The bottom line is, you don't have to jump between 13 different bioinformatics websites to get a full picture of a protein.

1. Tell your AI client what biological question you're asking—like 'What domains does this protein have?'
2. The MCP sends the query to InterPro and pulls data from multiple sources, consolidating domain details, structures, and species information.
3. Your agent receives a structured report detailing the protein's classification across various databases (Pfam, CDD) and its evolutionary context.

## Frequently Asked Questions

**How do I find all domains for one protein using get_protein_entries?**
You pass the UniProt accession to `get_protein_entries`. It returns every associated InterPro entry, giving you a complete list of its functional domain assignments.

**Can I use search_taxonomy to find an organism's full profile?**
Yes. You run `search_taxonomy` with the name (e.g., 'human'), and then use `get_taxonomy` on the returned ID to get its rank, lineage, and associated protein counts.

**What is the difference between get_protein and get_proteome?**
`get_protein` gives you domain data for a single sequence. `get_proteome` looks at an entire organism's ID, providing stats on how many proteins in that whole genome are annotated with domains.

**How do I check if Pfam is included in the database scope? Use list_entry_databases.**
Running `list_entry_databases` shows you all member databases. You'll see Pfam listed there, along with its current entry count, confirming it's part of the unified resource.

**When using `search_entries`, how should I filter my results to look only at domains, excluding entire families?**
You must specify the entry type parameter in `search_entries`. This allows you to narrow the search scope immediately. Instead of getting all related data, you limit the output strictly to domain or family types as needed for your analysis.

**If I run `get_entry` for an InterPro ID, how do I use `get_entry_structures` to find its associated 3D models?**
You pass the primary InterPro accession ID into `get_entry_structures`. This function links the abstract annotation metadata directly to physical structural data. It returns PDB IDs and resolution details for comparison.

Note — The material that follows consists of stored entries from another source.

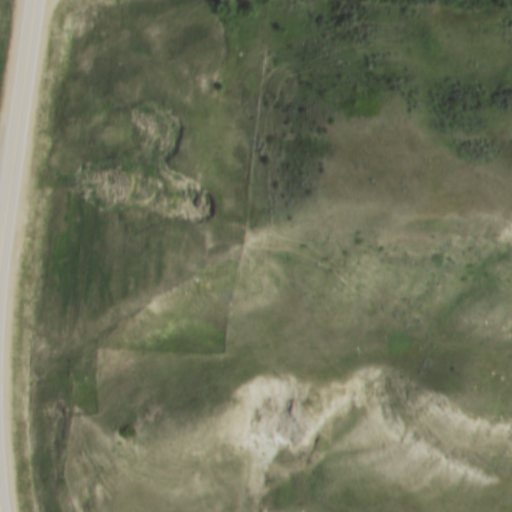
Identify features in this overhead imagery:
road: (15, 115)
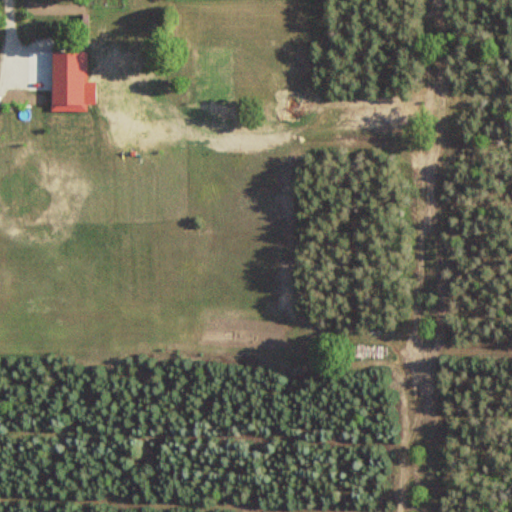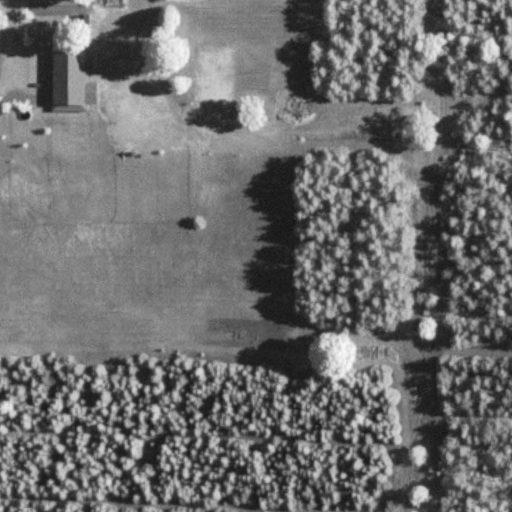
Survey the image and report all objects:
building: (136, 3)
building: (113, 95)
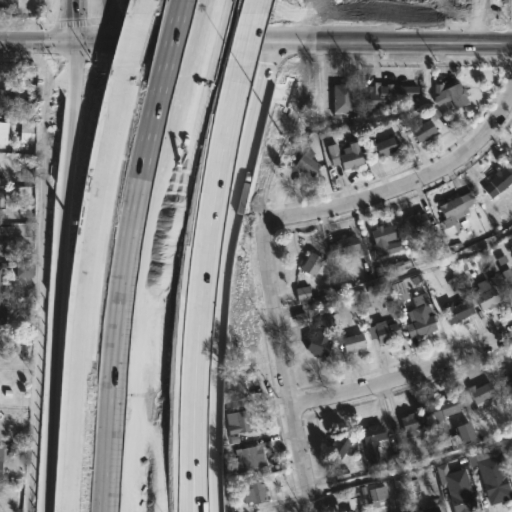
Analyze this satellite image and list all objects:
building: (10, 0)
building: (7, 3)
road: (215, 5)
road: (73, 19)
road: (106, 19)
road: (36, 39)
traffic signals: (73, 39)
road: (174, 40)
road: (373, 43)
road: (492, 44)
road: (135, 45)
road: (242, 46)
road: (203, 55)
road: (268, 69)
building: (388, 94)
building: (448, 94)
building: (392, 95)
building: (8, 96)
building: (448, 96)
building: (340, 98)
building: (8, 99)
building: (342, 99)
building: (421, 131)
building: (2, 132)
building: (423, 132)
building: (26, 134)
building: (2, 135)
road: (250, 147)
building: (379, 147)
building: (383, 148)
building: (346, 156)
building: (346, 158)
building: (305, 163)
building: (306, 165)
road: (175, 172)
road: (214, 177)
building: (2, 180)
building: (0, 181)
building: (496, 183)
building: (497, 185)
road: (398, 189)
building: (454, 208)
building: (455, 209)
building: (414, 222)
building: (418, 229)
building: (379, 238)
building: (2, 241)
building: (383, 242)
building: (341, 246)
building: (0, 247)
road: (86, 248)
building: (345, 248)
building: (309, 265)
building: (311, 266)
road: (62, 275)
building: (507, 280)
building: (0, 281)
building: (505, 282)
building: (400, 291)
building: (484, 295)
building: (487, 300)
building: (1, 308)
building: (2, 309)
building: (454, 311)
building: (456, 312)
road: (200, 317)
building: (421, 317)
building: (420, 323)
building: (385, 329)
building: (387, 333)
building: (319, 343)
building: (351, 343)
building: (353, 344)
building: (316, 345)
road: (218, 354)
road: (286, 376)
road: (135, 377)
road: (144, 377)
road: (404, 378)
building: (507, 380)
building: (508, 382)
building: (478, 392)
building: (443, 411)
building: (412, 420)
building: (236, 422)
building: (370, 433)
building: (460, 434)
road: (182, 440)
road: (197, 441)
building: (337, 446)
building: (249, 457)
road: (62, 460)
road: (72, 460)
building: (493, 483)
building: (252, 494)
building: (458, 498)
building: (352, 499)
building: (376, 499)
building: (460, 500)
building: (426, 509)
building: (429, 510)
building: (347, 511)
building: (397, 511)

**When I use `get_taxonomy`, how do I explore the evolutionary lineage or parent nodes of an organism?**
The `get_taxonomy` tool includes rank information in its results. This lets you trace ancestry and see which broader groups contain a specific species ID. It maps hierarchical relationships, essential for understanding conservation.

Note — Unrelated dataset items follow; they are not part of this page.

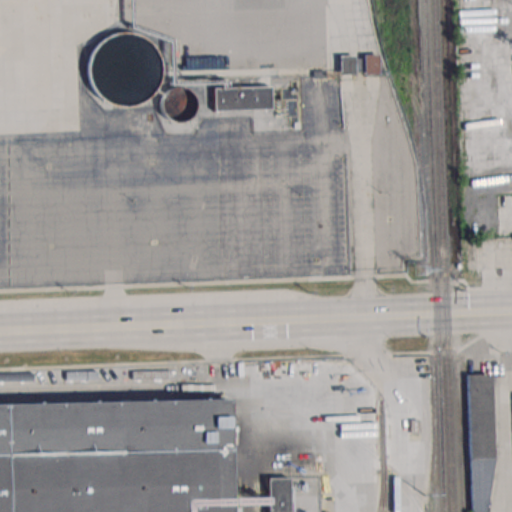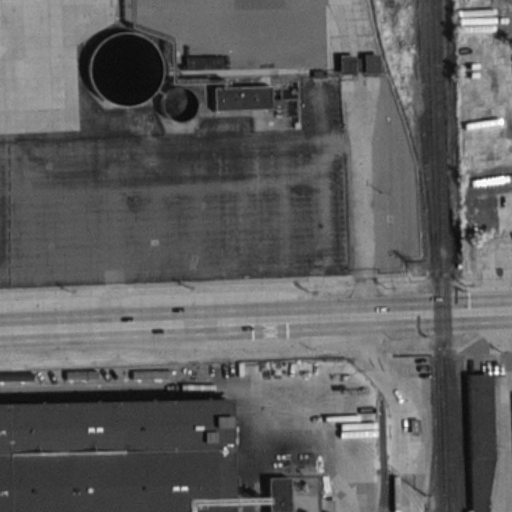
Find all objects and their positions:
building: (369, 64)
building: (240, 98)
railway: (411, 104)
road: (234, 141)
road: (53, 145)
road: (365, 229)
road: (108, 237)
railway: (433, 255)
railway: (444, 256)
power tower: (420, 271)
road: (259, 280)
road: (479, 317)
road: (223, 327)
railway: (340, 430)
building: (478, 443)
building: (118, 457)
railway: (381, 457)
building: (129, 458)
power tower: (425, 496)
railway: (381, 500)
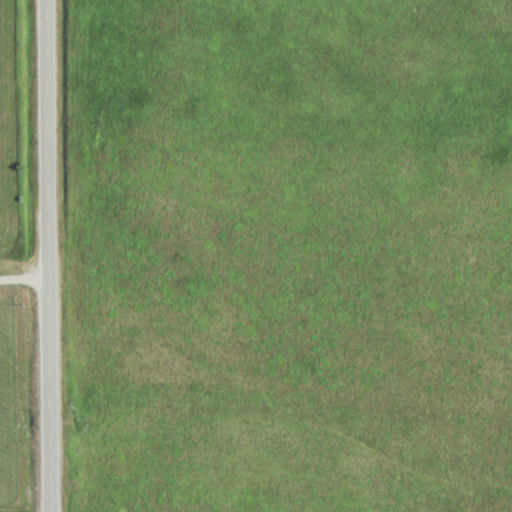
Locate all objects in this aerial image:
road: (51, 255)
road: (26, 277)
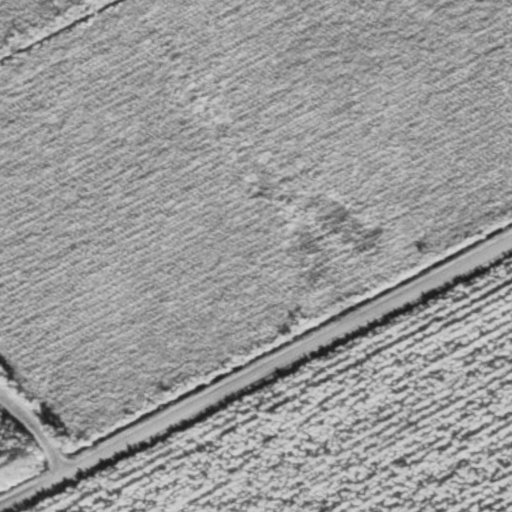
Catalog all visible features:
road: (255, 370)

**Can I use `get_pfam_entry` to query multiple Pfam accessions (like PF00069 and another one) in a single request?**
Yes. The tool accepts an array or comma-separated list of Pfam IDs for batch querying. This is the most efficient way to retrieve domain details for several known protein families at once.

**Do I need an API key?**
No. The InterPro API is completely public and requires no authentication. Enter any placeholder value in the API key field to activate the server immediately.

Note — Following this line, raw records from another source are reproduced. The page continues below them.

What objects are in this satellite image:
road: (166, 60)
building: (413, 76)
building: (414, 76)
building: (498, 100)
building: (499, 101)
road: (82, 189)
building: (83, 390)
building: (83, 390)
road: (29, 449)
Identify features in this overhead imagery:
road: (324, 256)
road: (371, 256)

**What databases does InterPro integrate?**
InterPro integrates 13+ member databases including Pfam (protein families), CDD (conserved domains from NCBI), SMART (signalling domains), Prosite (patterns and profiles), PANTHER (evolutionary classification), Gene3D (structural domains from CATH), HAMAP (microbial families), PRINTS (fingerprints), PIRSF (classification system), SFLD (superfamilies), and NCBIfam. This gives you a unified view of protein domain and family annotations from the world's leading classification resources.

**Can I find which organisms have a specific protein domain?**
Yes. Use the get_entry_taxonomy tool with any InterPro accession to see the taxonomic distribution of that domain or family. This shows which organisms — from bacteria to humans — contain proteins with that specific domain. It is one of the most powerful tools for evolutionary biology, revealing how protein domains have been conserved or diversified across the tree of life.